Dabney's remaining arguments are without sufficient merit to warrant discussion. R. 2:11-3(e)(1)(E).

Affirmed.

1 The ALJ dismissed a third charge based on Dabney's alleged violation, later on January 4, 2011, of an MUA rule requiring a supervisor's permission before meeting with a personnel officer. The MUA has not cross-appealed the dismissal of that charge.

2 See Civil Service Jurisdictions, N.J. Civil Serv. Comm'n, http://www.nj.gov/csc/about/divisions/slo/jurisdictions.html (last visited May 22, 2015).

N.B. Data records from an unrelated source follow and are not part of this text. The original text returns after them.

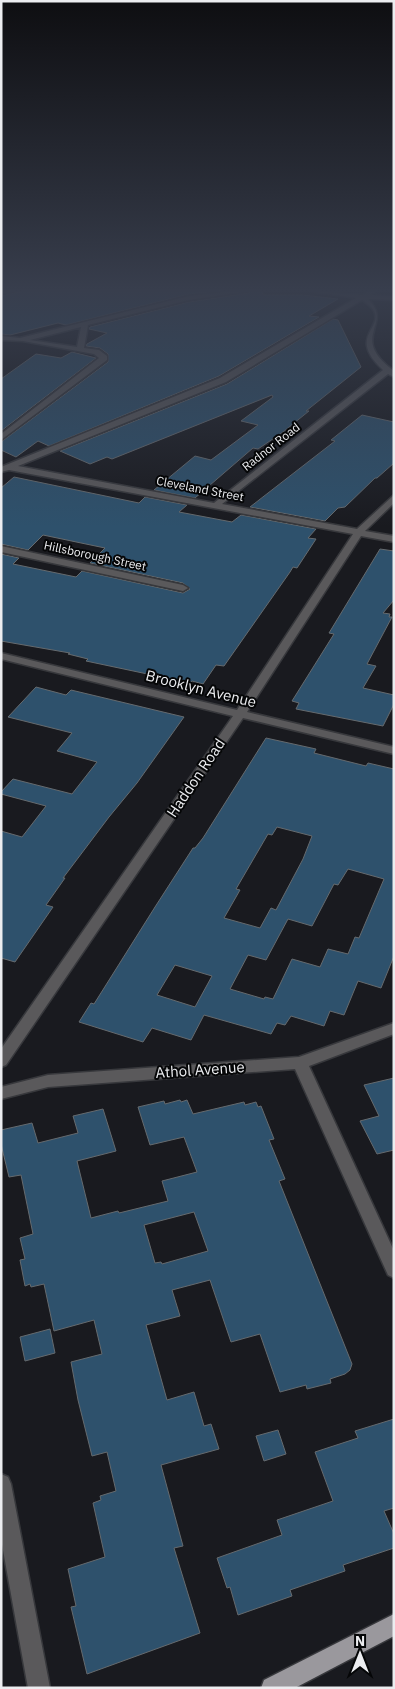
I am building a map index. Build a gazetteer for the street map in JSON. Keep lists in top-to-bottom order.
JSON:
{
  "streets": {
    "street": [
      "Radnor Road",
      "Cleveland Street",
      "Hillsborough Street",
      "Brooklyn Avenue",
      "Haddon Road",
      "Athol Avenue"
    ]
  },
  "crossings": [
    ["Radnor Road", "Cleveland Street"],
    ["Cleveland Street", "Haddon Road"],
    ["Brooklyn Avenue", "Haddon Road"]
  ],
  "north": "top"
}
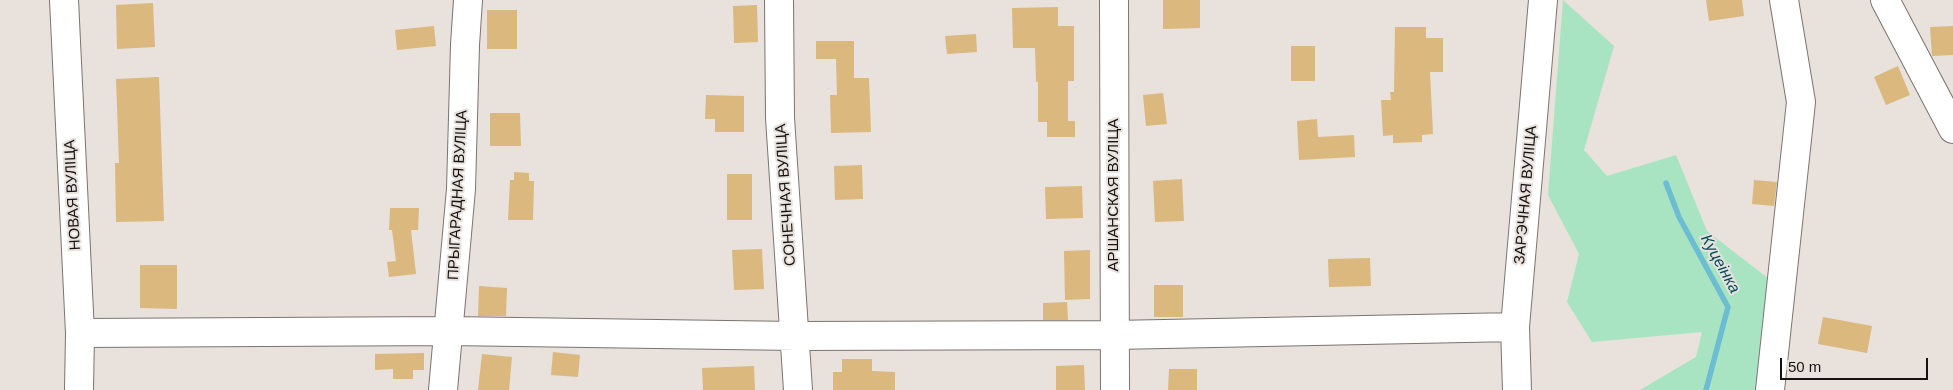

3 Although the collective bargaining agreement was introduced into evidence before the ALJ, Dabney did not argue that it barred the civil service disciplinary proceedings. Rather, he cited it to show that it called for progressive discipline, and that it would be contrary to Dabney's grievance rights to penalize him for meeting with the personnel officer.

4 Unlike a municipal entity like the MUA, "the State of New Jersey" may agree to binding arbitration of major discipline covered by N.J.S.A. 11A:2-6(a). N.J.S.A. 11A:2-14; N.J.A.C. 4A:2-2.1(d).